Caro direttore,
soddisfazione e amarezza dopo la discussione, svoltasi l’altro giorno al Parlamento europeo sullo stato dell’applicazione della Ratifica della Convezione di Istanbul contro le violenze sulle donne nelle varie nazioni europee. Questa Convenzione è molto importante perché per la prima volta vincola giuridicamente gli Stati a integrare prevenzione, protezione, azione penale e politiche: non si limita cioè a un ammonimento, a una generica minaccia di sanzioni. Il principio che la ispira è che la violenza verso le donne e i minori rientra nella trasgressione dei diritti umani in quanto viola il principio di uguaglianza. Il nostro Parlamento è stato tra i primi in Europa a ratificare il testo.
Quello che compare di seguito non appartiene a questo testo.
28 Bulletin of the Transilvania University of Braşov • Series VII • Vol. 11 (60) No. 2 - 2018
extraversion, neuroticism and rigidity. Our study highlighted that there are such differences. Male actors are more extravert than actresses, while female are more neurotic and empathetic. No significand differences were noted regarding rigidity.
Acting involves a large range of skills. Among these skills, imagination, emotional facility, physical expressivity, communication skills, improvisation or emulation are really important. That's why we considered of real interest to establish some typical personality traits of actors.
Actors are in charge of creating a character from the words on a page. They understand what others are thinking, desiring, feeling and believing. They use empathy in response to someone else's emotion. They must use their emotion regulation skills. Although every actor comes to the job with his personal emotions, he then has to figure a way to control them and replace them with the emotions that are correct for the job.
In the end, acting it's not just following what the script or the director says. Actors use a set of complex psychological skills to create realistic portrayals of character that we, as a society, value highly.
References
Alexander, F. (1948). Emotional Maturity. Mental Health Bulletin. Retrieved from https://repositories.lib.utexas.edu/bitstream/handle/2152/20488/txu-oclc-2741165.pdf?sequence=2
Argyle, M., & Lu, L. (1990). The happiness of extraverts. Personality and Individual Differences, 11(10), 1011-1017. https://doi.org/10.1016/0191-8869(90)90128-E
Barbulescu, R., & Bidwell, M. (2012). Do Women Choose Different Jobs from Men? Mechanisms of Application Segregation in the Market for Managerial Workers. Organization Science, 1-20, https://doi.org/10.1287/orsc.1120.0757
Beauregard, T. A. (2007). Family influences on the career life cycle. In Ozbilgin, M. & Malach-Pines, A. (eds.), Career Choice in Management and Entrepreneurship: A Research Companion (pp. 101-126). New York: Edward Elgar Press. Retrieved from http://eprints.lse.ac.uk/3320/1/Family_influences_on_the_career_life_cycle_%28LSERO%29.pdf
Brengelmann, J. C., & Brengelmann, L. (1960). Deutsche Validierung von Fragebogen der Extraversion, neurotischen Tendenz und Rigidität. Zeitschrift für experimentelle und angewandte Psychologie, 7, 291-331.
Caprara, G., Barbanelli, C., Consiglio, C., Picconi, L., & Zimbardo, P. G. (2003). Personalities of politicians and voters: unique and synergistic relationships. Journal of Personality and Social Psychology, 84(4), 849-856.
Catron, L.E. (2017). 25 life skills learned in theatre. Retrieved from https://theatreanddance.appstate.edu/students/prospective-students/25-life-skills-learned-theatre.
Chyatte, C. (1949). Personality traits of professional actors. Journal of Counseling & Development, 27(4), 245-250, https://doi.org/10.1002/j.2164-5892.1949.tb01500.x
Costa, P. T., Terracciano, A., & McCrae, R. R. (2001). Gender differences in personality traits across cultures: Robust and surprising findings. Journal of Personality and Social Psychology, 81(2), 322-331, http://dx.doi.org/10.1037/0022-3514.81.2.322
Ricordo l’emozione di avere svolto la relazione in Senato, per conto della Commissione Esteri nel giugno del 2013, che espresse un voto favorevole all’unanimità. A questa ratifica hanno fatto seguito interventi e iniziative efficaci come i trenta milioni stanziati, con l’incremento da trecentoquaranta del 2013 ai cinquecento di oggi per i centri antiviolenza. Uno sforzo congiunto attraverso una cabina di regia per coordinare prevenzione e sostegno, dalla scuola alla polizia, ai pronti soccorso, al controllo sulla pubblicità. L’Italia è al primo e posto in Europa e “andare in Europa” con questo traguardo è una soddisfazione. Ma sono tornata da Bruxelles anche con profondo sconforto per le resistenze enormi dei Paesi dell’Est che continuano a negare la ratifica della Convenzione. E mi ha ferito soprattutto la motivazione: le leggi contro la violenza minerebbero la stabilità della famiglia, intaccherebbero le radici dei principi cattolici, minaccerebbero il cuore delle tradizione. Questo hanno ripetuto parlamentari polacchi, attaccati da spagnole e portoghesi. Nelle sedi internazionali questi scontri sono all’ordine del giorno: il conservatorismo misogeno e xenofobo di quelle culture si alimenta specularmente all’aggressività laicista che vuole respingerlo.
E dunque mi ha colpito il disorientamento che ha colto queste parlamentari, specialmente le polacche, di fronte al mio intervento che invece di inorridire e mandarle a quel paese smontava la legittimità della loro visione proprio a partire dai loro e dai nostri valori, da quei principi cattolici che se non hanno al centro il rispetto e la dignità della persona, non sono e non possono essere tali. Non hanno niente di cristiano, sono semplicemente “pagani”. Una sorta di maurrassismo contemporaneo in salsa slava. Così come la difesa della famiglia – dicevo loro – esiste solo se si rafforzano relazioni affettive basate sulla libertà e la dignità della donna. Ricordando come siano proprio questi i principi del cristianesimo. E come li abbia proclamati con forza papa Wojtyla: parità e dignità della donna e “genio del femminile”. Sono rimaste perplesse, di fronte a considerazioni per noi ovvie, che hanno toccato queste donne, che poi sono venute e cercarmi, a parlarmi senza arroccarsi. Non sono ingenua. Però questo può succedere quando non contrapponiamo loro con astio i pur sacrosanti e irrinunciabili diritti umani, ma li promuoviamo in modo che non li sentano algidi ed estranei. Le polacche sono donne fiere e appassionate, oggi vittime della deriva di una visione nazionalista, xenofoba e misogena ma molte sono coraggiose e autentiche. Infatti ancora peggio succede negli altri Paesi dell’Est. Il populismo europeo che avanza e minaccia l’Europa sta usando questi temi, queste paure, queste donne.